Abstract
Introduction: Venous malformations (VMs) are a prevalent type of congenital vascular disorder, affecting nearly 1% of the population. These low-flow vascular anomalies often lead to chronic swelling, pain, and mobility challenges, often interfering with a child’s daily life. Their development is mostly caused by genetic abnormalities in the TIE2/TEK and PIK3CA pathways, which cause poor venous remodeling and vascular proliferation. This study aims to assess the clinical manifestations, diagnostic methods, and therapeutic alternatives for pediatric venous malformations, emphasizing the effectiveness of different treatment modalities. Recognizing clinical presentations and understanding treatment outcomes are essential for improving early diagnosis and optimizing patient-centered care strategies.
Materials and methods: Between 2019 and 2023, the Clinic for Pediatric Surgery in Skopje treated 38 pediatric patients with venous abnormalities. Patient demographics, lesion characteristics, and treatment options (including conservative management, sclerotherapy, and surgical intervention) were examined.
Results: The majority of patients (39.5%) received conservative treatment, whereas 23.7% underwent sclerotherapy and 34.2% needed surgical intervention. Sclerotherapy results were evaluated according to lesion size. Treatment was effective for smaller lesions (<5 cm), while bigger or recurring cases required multiple treatment sessions.

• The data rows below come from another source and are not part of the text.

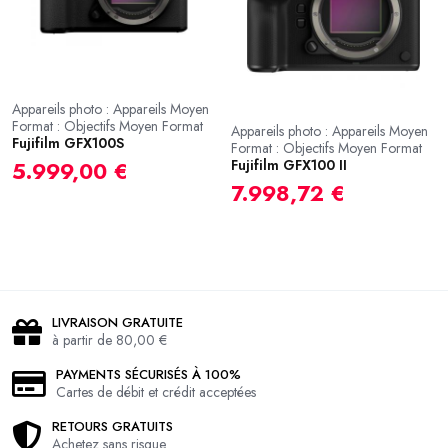
Appareils photo : Appareils Moyen
Format : Objectifs Moyen Format
Appareils photo : Appareils Moyen
Fujifilm GFX100S
Format : Objectifs Moyen Format
Fujifilm GFX100 II
5.999,00 €
7.998,72 €
LIVRAISON GRATUITE
à partir de 80,00 €
PAYMENTS SÉCURISÉS À 100%
Cartes de débit et crédit acceptées
RETOURS GRATUITS
Achetez sans risque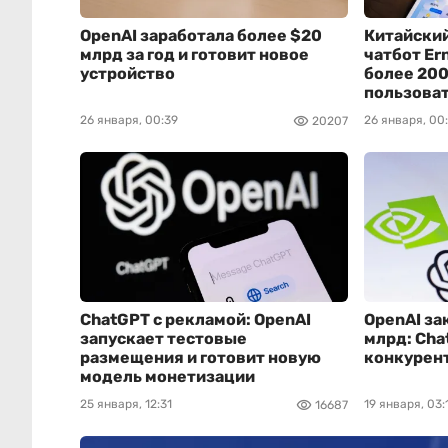
OpenAI заработала более $20
Китайский
млрд за год и готовит новое
чатбот Ern
устройство
более 20
пользова
26 января, 00:39
26 января, 00
20207
ChatGPT с рекламой: OpenAI
OpenAI за
запускает тестовые
млрд: Cha
размещения и готовит новую
конкурент
модель монетизации
25 января, 12:31
19 января, 03:
16687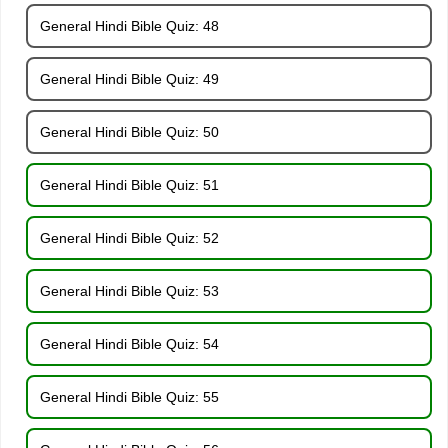
General Hindi Bible Quiz: 48
General Hindi Bible Quiz: 49
General Hindi Bible Quiz: 50
General Hindi Bible Quiz: 51
General Hindi Bible Quiz: 52
General Hindi Bible Quiz: 53
General Hindi Bible Quiz: 54
General Hindi Bible Quiz: 55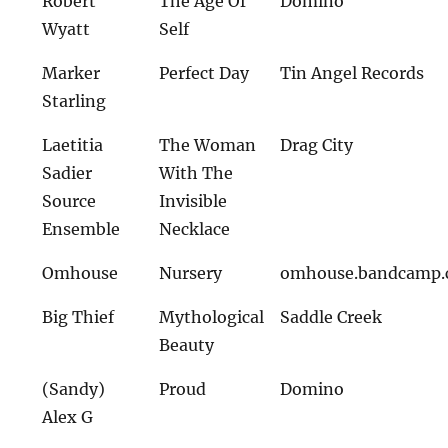
Robert
The Age Of
Domino
Wyatt
Self
Marker
Perfect Day
Tin Angel Records
Starling
Laetitia
The Woman
Drag City
Sadier
With The
Source
Invisible
Ensemble
Necklace
Omhouse
Nursery
omhouse.bandcamp
Big Thief
Mythological
Saddle Creek
Beauty
(Sandy)
Proud
Domino
Alex G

Conclusion: The results highlight the importance of early identification and individualized treatment strategies for pediatric venous malformations. Sclerotherapy is the primary therapeutic option for minor to moderate lesions, whereas surgical intervention is designated for symptomatic or refractory patients. A multidisciplinary approach is crucial for enhancing patient outcomes, and future research should focus on the advancement of minimally invasive therapeutic techniques and the exploration of targeted genetic medicines.